一方、2004年から始まったパチンコ裁判では、東北新社が本当に著作権者なのかが争点の一つになりました。 2006年12月の第一審判決はこれを否定し、「ヤマト」の著作権はウェストケープから東北新社へは譲渡されなかったと判断しました。 というのも、この譲渡契約書の記載内容は、当時の著作権者であるウェストケープから東北新社への譲渡ではなく、西崎氏個人からの譲渡というものだったからです。

東北新社はこの判決を不服として控訴しました。 のちに被告5社と東北新社は和解し、5社の一部から東北新社に和解金が支払われました。 この和解金の主旨を含め、和解の詳しい内容は公表されていません。 とにかく、東北新社は「著作権を正当に保有する会社として、今後も同作品の権利ビジネスを積極的に展開していく意向です」と宣言して、実際にその通りにビジネス展開しています。

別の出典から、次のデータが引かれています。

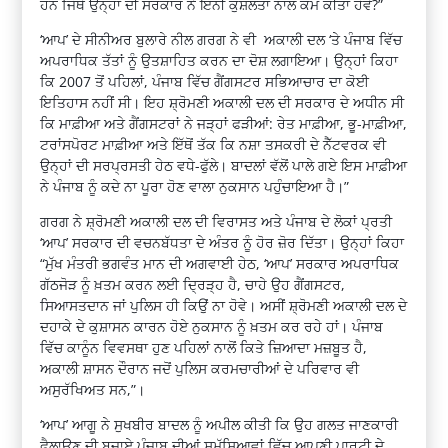
ਹਨ ਜਿੱਥੇ ਉਨ੍ਹਾਂ ਦੀ ਸਰਕਾਰ ਨੇ ਇੰਨੀ ਕੁਸ਼ਲਤਾ ਨਾਲ ਕੰਮ ਕੀਤਾ ਹੋਵੇ?”
‘ਆਪ’ ਦੇ ਸੀਨੀਅਰ ਬੁਲਾਰੇ ਨੀਲ ਗਰਗ ਨੇ ਵੀ ਅਕਾਲੀ ਦਲ ‘ਤੇ ਪੰਜਾਬ ਵਿੱਚ
ਅਪਰਾਧਿਕ ਤੱਤਾਂ ਨੂੰ ਉਤਸ਼ਾਹਿਤ ਕਰਨ ਦਾ ਦੋਸ਼ ਲਗਾਇਆ। ਉਨ੍ਹਾਂ ਕਿਹਾ
ਕਿ 2007 ਤੋਂ ਪਹਿਲਾਂ, ਪੰਜਾਬ ਵਿੱਚ ਗੈਂਗਸਟਰ ਸਭਿਆਚਾਰ ਦਾ ਕੋਈ
ਇਤਿਹਾਸ ਨਹੀਂ ਸੀ। ਇਹ ਸ਼੍ਰੋਮਣੀ ਅਕਾਲੀ ਦਲ ਦੀ ਸਰਕਾਰ ਦੇ ਅਧੀਨ ਸੀ
ਕਿ ਮਾਫ਼ੀਆ ਅਤੇ ਗੈਂਗਸਟਰਾਂ ਨੇ ਜੜ੍ਹਾਂ ਫੜੀਆਂ: ਰੇਤ ਮਾਫ਼ੀਆ, ਭੂ-ਮਾਫ਼ੀਆ,
ਟਰਾਂਸਪੋਰਟ ਮਾਫ਼ੀਆ ਅਤੇ ਇੱਥੋਂ ਤੱਕ ਕਿ ਨਸ਼ਾ ਤਸਕਰੀ ਦੇ ਨੈੱਟਵਰਕ ਵੀ
ਉਨ੍ਹਾਂ ਦੀ ਸਰਪ੍ਰਸਤੀ ਹੇਠ ਵਧੇ-ਫੁੱਲੇ। ਬਾਦਲਾਂ ਵੱਲੋਂ ਪਾਲੇ ਗਏ ਇਸ ਮਾਫ਼ੀਆ
ਨੇ ਪੰਜਾਬ ਨੂੰ ਕਦੇ ਨਾ ਪੂਰਾ ਹੋਣ ਵਾਲਾ ਨੁਕਸਾਨ ਪਹੁੰਚਾਇਆ ਹੈ।”
ਗਰਗ ਨੇ ਸ਼੍ਰੋਮਣੀ ਅਕਾਲੀ ਦਲ ਦੀ ਵਿਰਾਸਤ ਅਤੇ ਪੰਜਾਬ ਦੇ ਲੋਕਾਂ ਪ੍ਰਤੀ
‘ਆਪ’ ਸਰਕਾਰ ਦੀ ਵਚਨਬੱਧਤਾ ਦੇ ਅੰਤਰ ਨੂੰ ਹੋਰ ਜ਼ੋਰ ਦਿੱਤਾ। ਉਨ੍ਹਾਂ ਕਿਹਾ
“ਮੁੱਖ ਮੰਤਰੀ ਭਗਵੰਤ ਮਾਨ ਦੀ ਅਗਵਾਈ ਹੇਠ, ‘ਆਪ’ ਸਰਕਾਰ ਅਪਰਾਧਿਕ
ਗੱਠਜੋੜ ਨੂੰ ਖ਼ਤਮ ਕਰਨ ਲਈ ਦ੍ਰਿੜ੍ਹ ਹੈ, ਚਾਹੇ ਉਹ ਗੈਂਗਸਟਰ,
ਸਿਆਸਤਦਾਨ ਜਾਂ ਪੁਲਿਸ ਹੀ ਕਿਉਂ ਨਾ ਹੋਵੇ। ਅਸੀਂ ਸ਼੍ਰੋਮਣੀ ਅਕਾਲੀ ਦਲ ਦੇ
ਦਹਾਕੇ ਦੇ ਕੁਸ਼ਾਸਨ ਕਾਰਨ ਹੋਏ ਨੁਕਸਾਨ ਨੂੰ ਖ਼ਤਮ ਕਰ ਰਹੇ ਹਾਂ। ਪੰਜਾਬ
ਵਿੱਚ ਕਾਨੂੰਨ ਵਿਵਸਥਾ ਹੁਣ ਪਹਿਲਾਂ ਨਾਲੋਂ ਕਿਤੇ ਜ਼ਿਆਦਾ ਮਜ਼ਬੂਤ ​​ਹੈ,
ਅਕਾਲੀ ਸ਼ਾਸਨ ਦੌਰਾਨ ਜਦੋਂ ਪੁਲਿਸ ਕਰਮਚਾਰੀਆਂ ਦੇ ਪਰਿਵਾਰ ਵੀ
ਅਸੁਰੱਖਿਅਤ ਸਨ,”।
‘ਆਪ’ ਆਗੂ ਨੇ ਸੁਖਬੀਰ ਬਾਦਲ ਨੂੰ ਅਪੀਲ ਕੀਤੀ ਕਿ ਉਹ ਗਲਤ ਜਾਣਕਾਰੀ
ਫੈਲਾਉਣ ਦੀ ਬਜਾਏ ਪੰਜਾਬ ਦੀਆਂ ਸਮੱਸਿਆਵਾਂ ਵਿੱਚ ਆਪਣੀ ਪਾਰਟੀ ਦੇ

著作権譲渡の経緯はかなり複雑です。 詳しくは、裁判の歴史および譲渡の経緯をご覧ください。

パチンコ裁判について補足します。
この裁判は、東北新社が著作権者であるかどうかを確認するための裁判ではありませんでした。 そのため、第一審判決の“主文”もそれについては何もいっていません。 著作者の項にも書いたように、判決の効力は“主文”にのみありますから、最終的にこの第一審判決が確定したとしても、東北新社の著作権が即無効になったわけではありません。 ただし、東北新社に権利がないという話を同社が法廷においてひっくり返せなかった場合、同社の以後のビジネスに支障が生じることは避けられなかったでしょう。

ちなみに、この譲渡契約書を作るにあたっては、まずウェストケープ側の社員が資料を提示し、それにもとづいて東北新社側の弁護士が草案を作りました。 このときウェストケープ側の提示した資料に「著作権者は西崎氏」と書かれていたのが、そもそもの問題の根源だったようです。 ウェストケープという会社では、会社の権利と西崎氏個人の権利とが明確に区別されていなかったのかもしれません。 しかし、譲渡契約の履行にあたっては、西崎氏だけではなく、ウェストケープの破産管財人がかかわっています。 東北新社にしてみれば、ウェストケープ側の人間が売るというから大枚をはたいて買ったのにそれを無効といわれてはたまらない、という心境だったんじゃないかなあと思います。

■ まとめ ■

著作者裁判外の和解では西崎・松本両氏
著作権者東北新社

「ヤマト」の権利関係についてはいろいろもめましたけど、そろそろ落ち着いてほしいですねー。